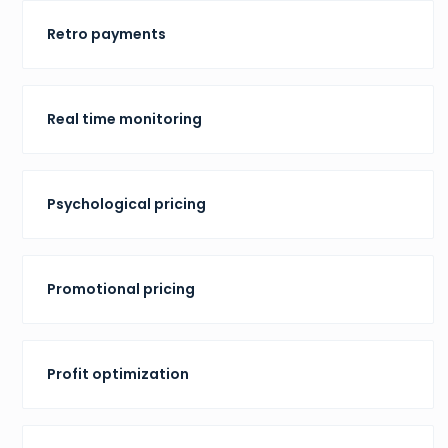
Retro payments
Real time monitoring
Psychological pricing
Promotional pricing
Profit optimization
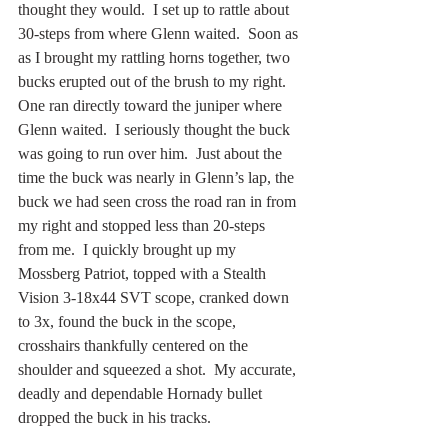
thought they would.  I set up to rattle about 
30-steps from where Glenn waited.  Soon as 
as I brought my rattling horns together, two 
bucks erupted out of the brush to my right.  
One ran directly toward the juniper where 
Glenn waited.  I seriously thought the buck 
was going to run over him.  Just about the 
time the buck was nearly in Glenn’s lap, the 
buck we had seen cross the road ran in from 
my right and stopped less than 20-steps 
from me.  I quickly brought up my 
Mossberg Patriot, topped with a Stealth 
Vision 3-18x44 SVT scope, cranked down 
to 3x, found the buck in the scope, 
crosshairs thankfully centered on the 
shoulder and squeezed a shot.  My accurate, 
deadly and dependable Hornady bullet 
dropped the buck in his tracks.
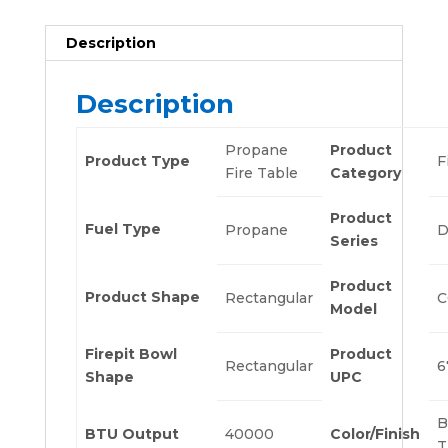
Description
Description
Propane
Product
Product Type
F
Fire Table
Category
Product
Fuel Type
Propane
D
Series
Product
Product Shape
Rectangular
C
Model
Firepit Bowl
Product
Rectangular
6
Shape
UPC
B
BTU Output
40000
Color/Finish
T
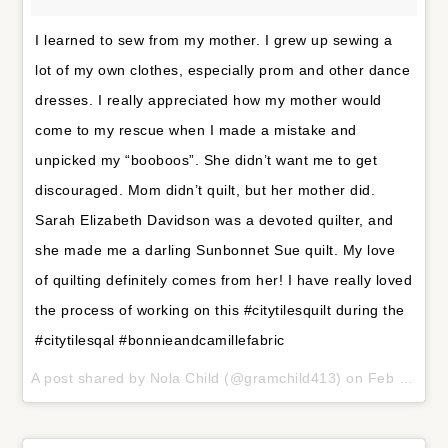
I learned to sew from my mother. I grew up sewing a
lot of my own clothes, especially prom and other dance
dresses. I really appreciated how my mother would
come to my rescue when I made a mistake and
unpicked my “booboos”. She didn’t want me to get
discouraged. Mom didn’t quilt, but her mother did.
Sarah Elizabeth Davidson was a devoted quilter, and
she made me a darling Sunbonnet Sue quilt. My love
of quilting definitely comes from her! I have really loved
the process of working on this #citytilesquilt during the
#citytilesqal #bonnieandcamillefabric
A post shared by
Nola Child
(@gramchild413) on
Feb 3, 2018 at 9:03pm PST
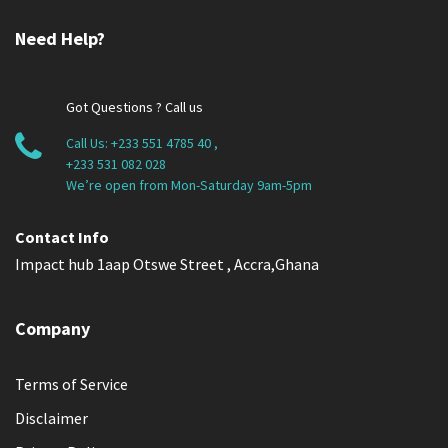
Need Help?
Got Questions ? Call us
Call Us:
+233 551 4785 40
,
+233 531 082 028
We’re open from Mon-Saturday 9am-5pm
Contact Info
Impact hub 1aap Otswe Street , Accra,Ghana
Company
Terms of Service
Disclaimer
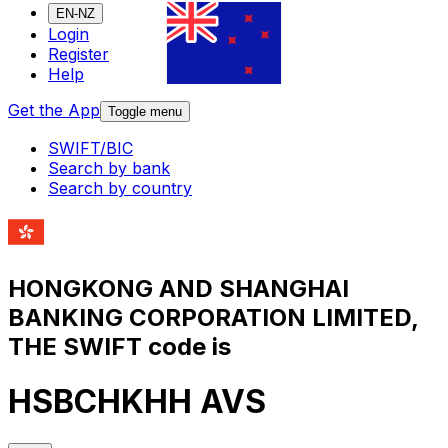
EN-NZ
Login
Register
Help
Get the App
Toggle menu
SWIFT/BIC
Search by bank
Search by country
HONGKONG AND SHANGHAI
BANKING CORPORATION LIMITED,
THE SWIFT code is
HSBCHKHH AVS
•••
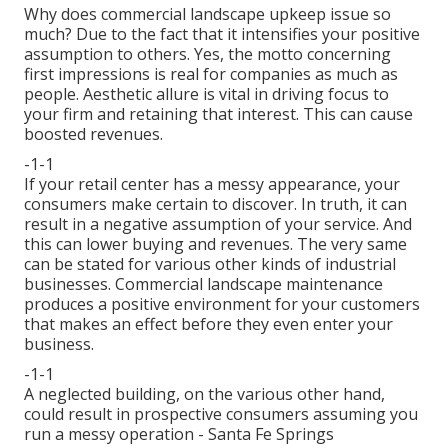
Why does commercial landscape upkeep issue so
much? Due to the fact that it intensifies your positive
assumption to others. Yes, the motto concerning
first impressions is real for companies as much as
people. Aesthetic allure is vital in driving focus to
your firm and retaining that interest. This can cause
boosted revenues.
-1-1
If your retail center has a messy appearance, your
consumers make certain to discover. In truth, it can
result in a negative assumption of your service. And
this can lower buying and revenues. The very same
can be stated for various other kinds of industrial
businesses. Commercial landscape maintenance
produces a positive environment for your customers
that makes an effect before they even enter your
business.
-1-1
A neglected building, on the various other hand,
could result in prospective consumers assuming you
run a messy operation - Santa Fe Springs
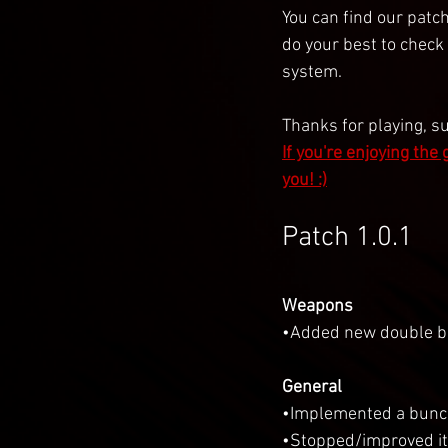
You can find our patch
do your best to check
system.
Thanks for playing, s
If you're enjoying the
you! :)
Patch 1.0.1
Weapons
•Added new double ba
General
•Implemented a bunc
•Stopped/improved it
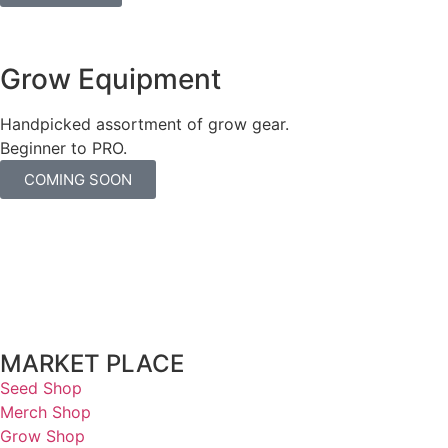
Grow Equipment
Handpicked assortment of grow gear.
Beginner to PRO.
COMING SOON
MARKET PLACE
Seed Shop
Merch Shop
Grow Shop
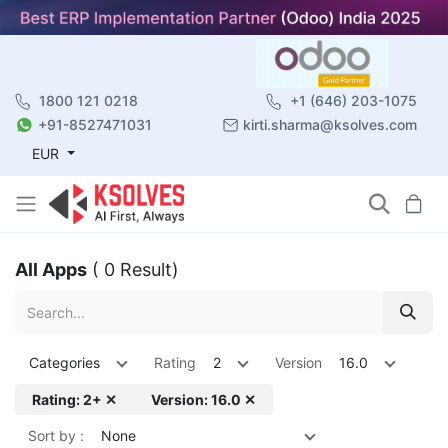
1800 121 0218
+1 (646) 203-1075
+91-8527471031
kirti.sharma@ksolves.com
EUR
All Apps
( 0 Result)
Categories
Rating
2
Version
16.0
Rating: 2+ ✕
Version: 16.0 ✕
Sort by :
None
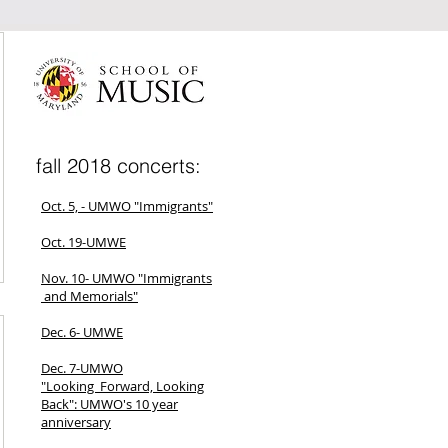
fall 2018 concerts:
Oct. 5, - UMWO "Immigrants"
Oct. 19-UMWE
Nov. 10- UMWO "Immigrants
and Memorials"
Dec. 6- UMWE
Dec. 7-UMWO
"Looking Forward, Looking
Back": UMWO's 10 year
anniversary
•••
**YOUR OBJECTIVE**
Update the lines of the listing, beginning at the line that has "Retro payments" and stopping after "Profit optimization", replacing "Psychological" with "Behavioral" and leaving everything else unchanged. Return only those lines.

**SOLUTION TO THIS TASK**
Retro payments
Real time monitoring
Behavioral pricing
Promotional pricing
Profit optimization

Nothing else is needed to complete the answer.